Miscellaneous findings

  1. Gemini 3.1 Pro seems to have solved the thinking-loop problems that we saw with Gemini 3 Pro; we didn’t hit this a single time in our testing. This leaves 3.1 Pro, like the other flagship models, a good model that is too slow and expensive to be your coding daily driver.
  2. Sonnet 4.6/High failed several tasks that Instant succeeded at. This turns out to be caused by overthinking: Sonnet 4.6 would literally max out its 64k output tokens budget on reasoning, and hit the wall before it actually wrote any patches. Opus 4.6 also thought a lot, but its max output tokens is 2x larger, and that was enough to not stall out like this.
  3. GPT-5.2 Codex is a bit worse than vanilla GPT-5.2; GPT-5.1 Codex Mini is a lot worse than vanilla GPT-5 Mini. OpenAI isn’t kidding when they say that these models are specifically trained to work with their codex coding harness and work poorly outside of it. (GPT-5.3 Codex is untested because it is not yet available in the API.)
  4. Cheaper isn't always cheaper. Both GPT-5.2 and Flash 3 were less expensive with thinking enabled, even though it uses more reasoning tokens, because it took fewer tries to solve the tasks.

Model Settings

  1. We’ve used Anthropic’s “Instant” term for “thinking disabled” in both Anthropic and OpenAI models. For Gemini models we use Minimal, which is for now only supported by Flash. If reasoning is not specified in a model label in the results, then it’s set to High where reasoning effort is supported. (Most open weights models do not support configuring reasoning effort.)
  2. Anthropic models were tested with adaptive thinking and 1M context enabled.
  3. Open weights models were tested against first party providers on Openrouter where that was an option; otherwise, against high quality third parties like Parasail and Together. Anthropic, Gemini, Mistral, OpenAI, and xAI were tested directly against their creators’ endpoints.

About the benchmark

Some things haven’t changed since 2025; SWE-bench still sucks, and MiniMax is still benchmaxxing their hearts out. We still need uncontaminated benchmarks that nobody has had the chance to train on yet.
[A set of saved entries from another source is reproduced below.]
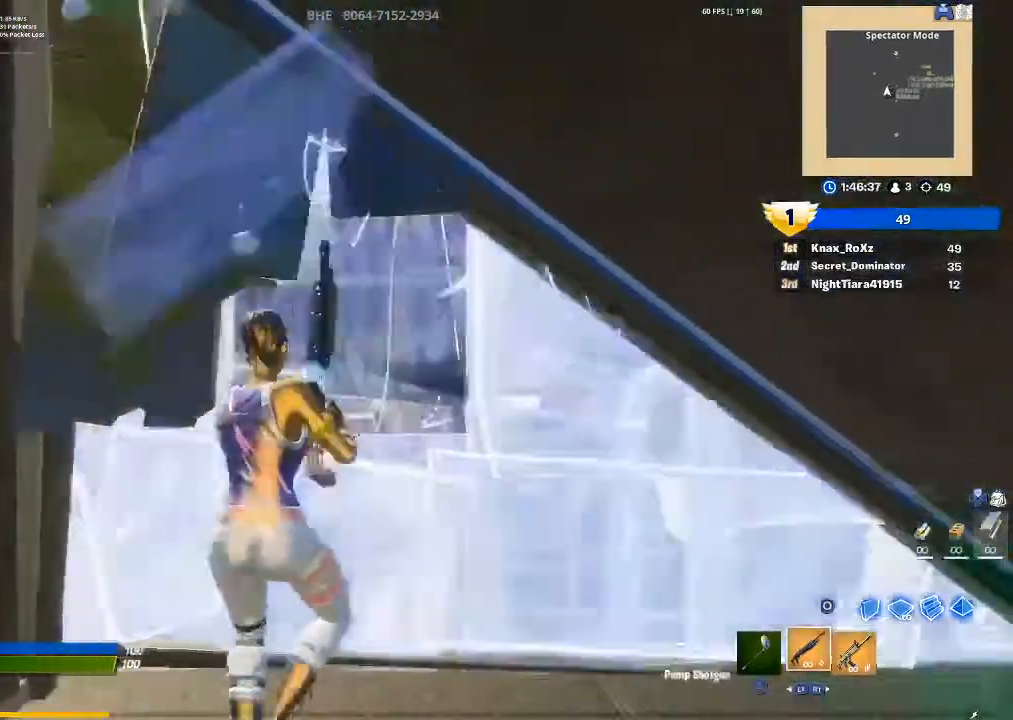
{"buttons": [], "left_stick": "up-left", "right_stick": "right", "events": [[100, "left_stick", "down"], [267, "left_stick", "left"], [333, "left_stick", "up"], [367, "right_stick", "right"], [400, "left_stick", "up-left"]]}
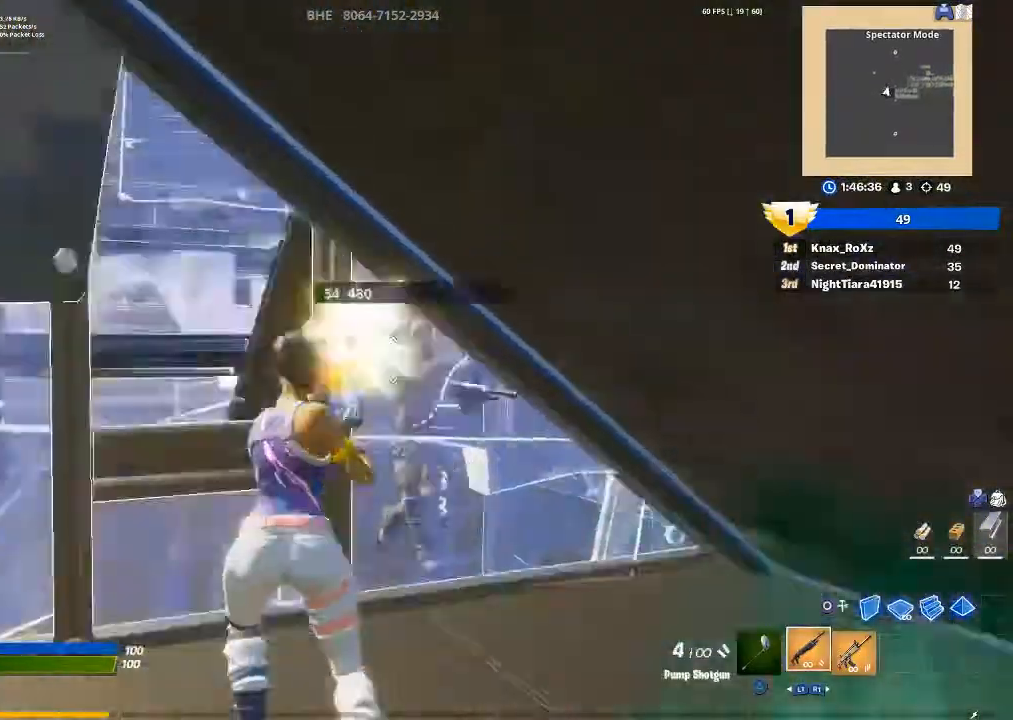
{"buttons": [], "left_stick": "up", "right_stick": "right", "events": [[33, "R2", "down"], [100, "right_stick", "down-left"], [133, "R2", "up"], [167, "right_stick", "center"], [233, "R1", "down"], [300, "right_stick", "right"], [333, "R1", "up"], [333, "left_stick", "up"]]}
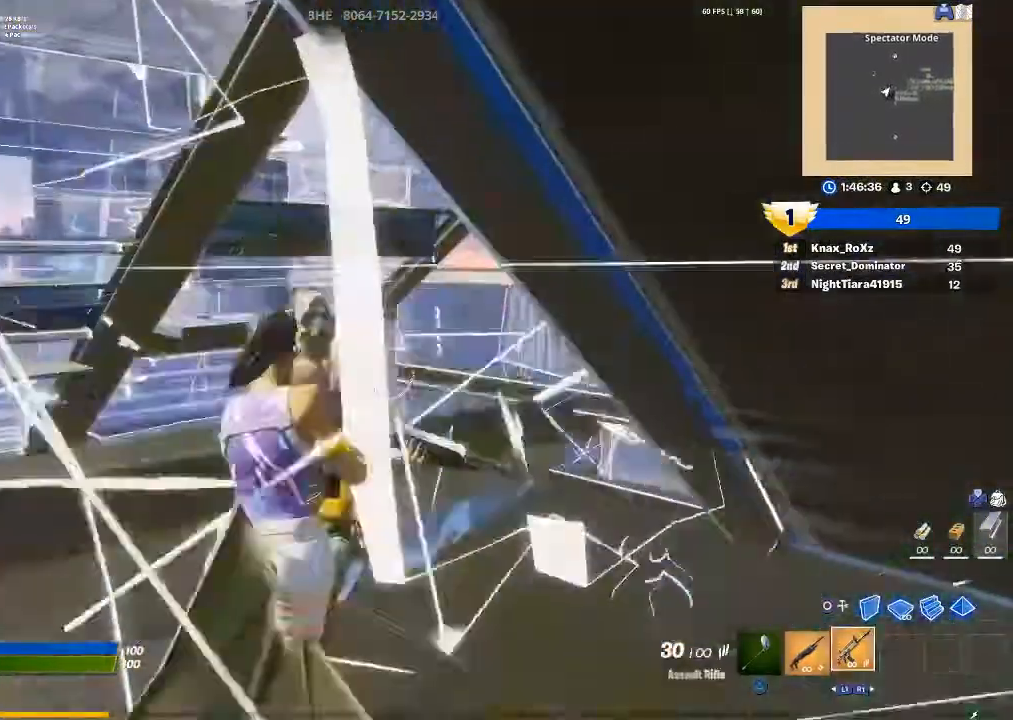
{"buttons": ["R2"], "left_stick": "up-left", "right_stick": "center", "events": [[33, "R2", "down"], [33, "left_stick", "up-left"], [33, "right_stick", "center"], [167, "right_stick", "down-left"], [300, "right_stick", "center"]]}
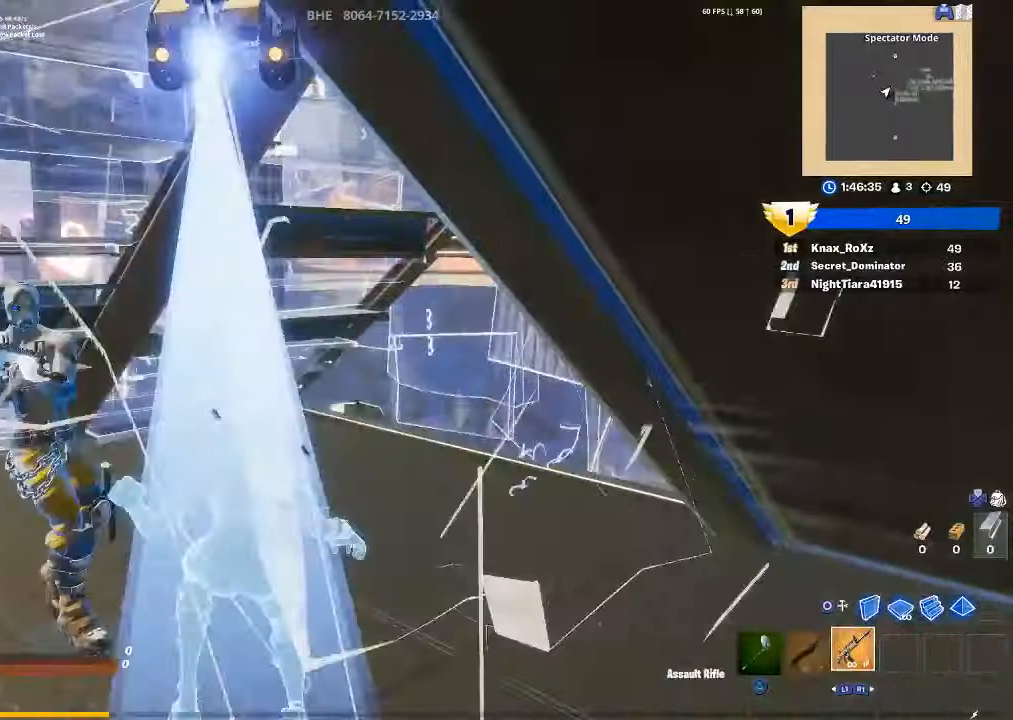
{"buttons": [], "left_stick": "center", "right_stick": "center", "events": [[33, "R2", "up"], [33, "left_stick", "center"]]}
For 26.02, we took the lessons from our first run and made a few deliberate changes. Most notably, we pulled planning out of the coding ranking entirely, and when we rebuilt our task set we included C# and Go projects for the first time. But we’ve also tweaked our testing and reporting setup. Specifically:

  1. Instead of running all tasks 3x and reporting both average and best, we’re running failed tasks a second time and rolling those numbers in as success-with-turn-penalty. So if a task fails after 5 build attempts in run 1, and succeeds after 2 builds in run 2, it will be scored as success-after-7-builds.
  2. We’re reporting an estimated cost-to-solve and time-to-solve that takes into account performance on successful tasks and task difficulty as observed across all models. This gives us a more accurate picture of “How cost effective or how fast is this model, given a task that is simple enough for it to solve?” which is what most people expect intuitively.
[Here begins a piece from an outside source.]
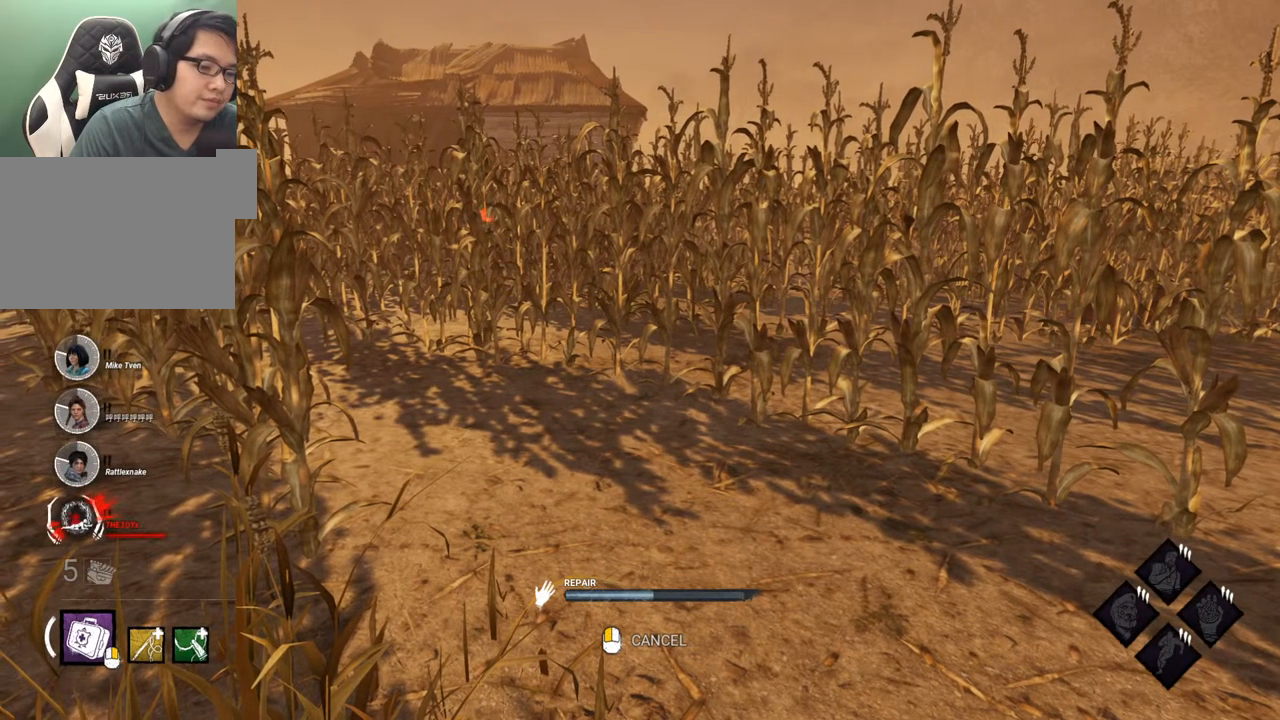
Gameplay with keyboard and mouse; each line is a JSON object with the keys and mouse buttons held at the frame after it. "events" lists presses ("down") and releases ("up") of "1", "2", "3", "4", "5", "a", "alt", "c", "caps_lock", "ctrl", "d", "e", "f", "g", "q", "r", "s", "shift", "space", "t", "tab", "v", "w", "x", "z", "mouse_left", "mouse_wheel" and "mouse_right" between this image and that frame as [ms after this image, input, new state], when the widget could be followed in between. "mouse_left", "mouse_wheel", "mouse_right" = the "left", "wheel", "right" buttons of the "mouse" list. No other keys are recorded. "wheel" means that the mouse wheel is clicked or scrolled. "mouse_move" is the direction in which the mouse moves at that frame (one of eight, or "still"), when it could be read.
{"keys": [], "mouse": [], "mouse_move": "right", "events": []}
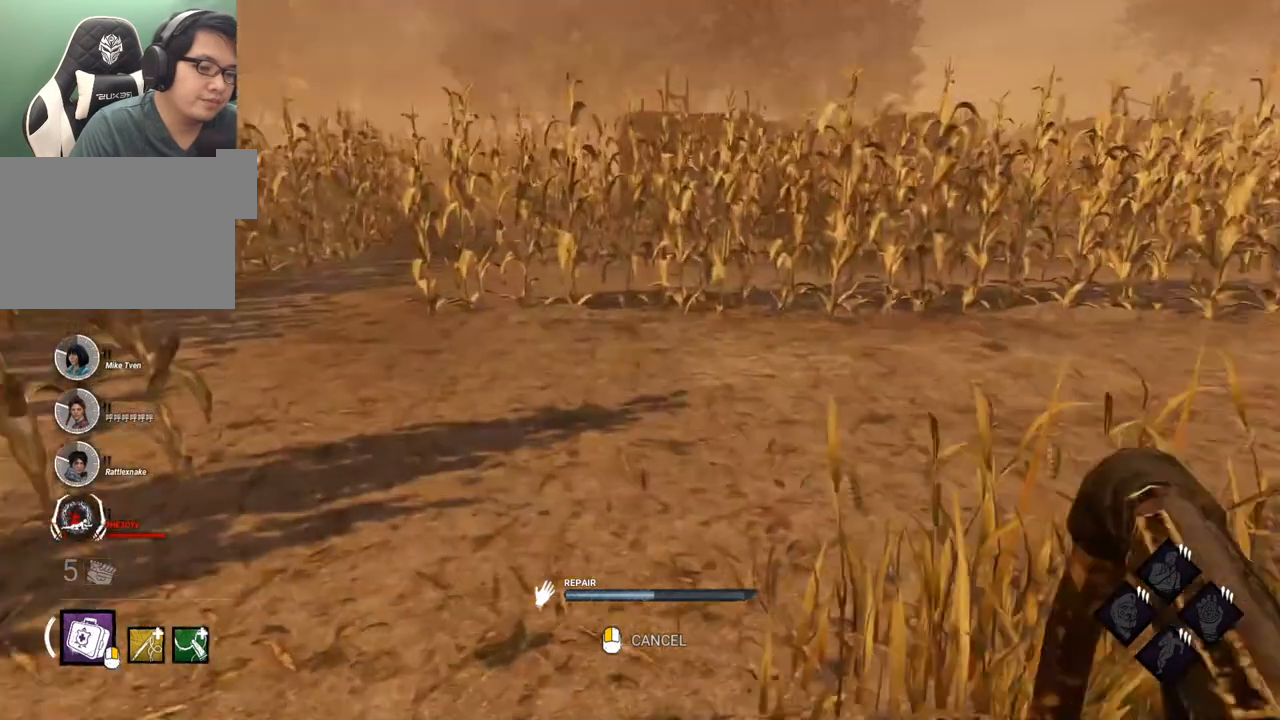
{"keys": [], "mouse": [], "mouse_move": "down", "events": []}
    However, for the Open Round, many of the models do not solve enough tasks to calculate this accurately, so we are falling back to reporting total cost and total latency instead. This tends to overpenalize weaker models, since they max out their retry count with nothing to show for it on many tasks, but only counting successful tasks penalizes the smarter models that solve more, so reporting the total numbers seems like the lesser evil.

We’re still calculating “Score” as 1 / log2(b + 2), where b is the number of failed builds; this gives a partial credit for success that decays more as you take more attempts, but we’re also reporting raw pass rate now as well.